Dataset records:
_ _ _ _ _ _ _

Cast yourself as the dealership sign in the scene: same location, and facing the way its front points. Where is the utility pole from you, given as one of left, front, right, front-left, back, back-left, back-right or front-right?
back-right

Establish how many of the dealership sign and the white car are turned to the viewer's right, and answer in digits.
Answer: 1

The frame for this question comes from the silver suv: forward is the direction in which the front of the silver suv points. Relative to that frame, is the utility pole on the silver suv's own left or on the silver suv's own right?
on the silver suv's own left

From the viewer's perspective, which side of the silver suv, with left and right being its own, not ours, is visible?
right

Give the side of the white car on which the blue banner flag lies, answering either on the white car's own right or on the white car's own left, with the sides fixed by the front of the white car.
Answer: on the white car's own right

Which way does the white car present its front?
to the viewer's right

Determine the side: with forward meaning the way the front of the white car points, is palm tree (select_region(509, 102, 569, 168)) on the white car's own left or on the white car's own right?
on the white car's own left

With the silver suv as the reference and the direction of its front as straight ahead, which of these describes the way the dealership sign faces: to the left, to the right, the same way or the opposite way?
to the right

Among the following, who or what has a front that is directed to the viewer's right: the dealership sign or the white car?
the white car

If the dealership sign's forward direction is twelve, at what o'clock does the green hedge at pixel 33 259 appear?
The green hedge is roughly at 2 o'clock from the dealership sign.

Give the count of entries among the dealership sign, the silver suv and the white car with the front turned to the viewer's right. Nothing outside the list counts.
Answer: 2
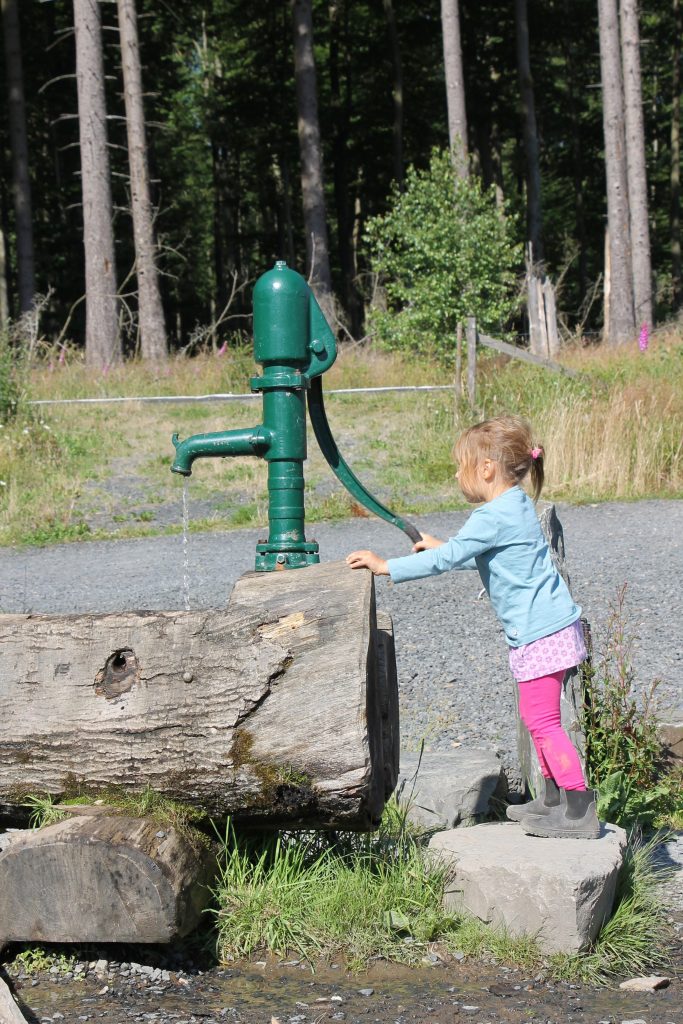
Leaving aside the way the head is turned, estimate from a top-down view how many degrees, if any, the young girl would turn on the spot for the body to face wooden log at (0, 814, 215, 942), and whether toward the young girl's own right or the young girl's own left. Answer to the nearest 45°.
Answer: approximately 45° to the young girl's own left

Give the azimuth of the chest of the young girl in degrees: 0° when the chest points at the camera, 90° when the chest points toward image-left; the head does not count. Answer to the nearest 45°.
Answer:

_ _ _ _ _ _ _

_EXERCISE BRIEF:_ Copy the material word for word, from the line that contains "Which way does" through the end of the material, with both ends included. Leave the pictures out of your copy.

_ANSWER:_
Which way does the white car present its front?
to the viewer's right

Determine the side: with forward meaning the way the front of the white car points, is palm tree (select_region(509, 102, 569, 168)) on the white car's own left or on the white car's own right?
on the white car's own left

With the silver suv as the reference and the direction of its front as straight ahead, which of these describes the way the dealership sign faces: to the left, to the right, the same way or the opposite way?
to the right

Among the following, who or what has a front that is directed to the viewer's right: the dealership sign or the white car?
the white car

If the dealership sign's forward direction is twelve, at what o'clock does the green hedge at pixel 33 259 appear?
The green hedge is roughly at 2 o'clock from the dealership sign.

Give the count of entries among the dealership sign, the silver suv and the white car with the front turned to the viewer's right. Nothing outside the list counts.
Answer: 2
Leaving aside the way the head is turned, estimate from a top-down view how many degrees, if any, the young girl would turn on the spot for the body to face wooden log at (0, 814, 215, 942), and whether toward the young girl's own right or the young girl's own left. Answer to the nearest 45°.
Answer: approximately 45° to the young girl's own left

Give the azimuth of the chest of the young girl in degrees: 0° when the chest points at the camera, 90° when the chest points toward image-left; the head does not count. Answer to the nearest 45°.
Answer:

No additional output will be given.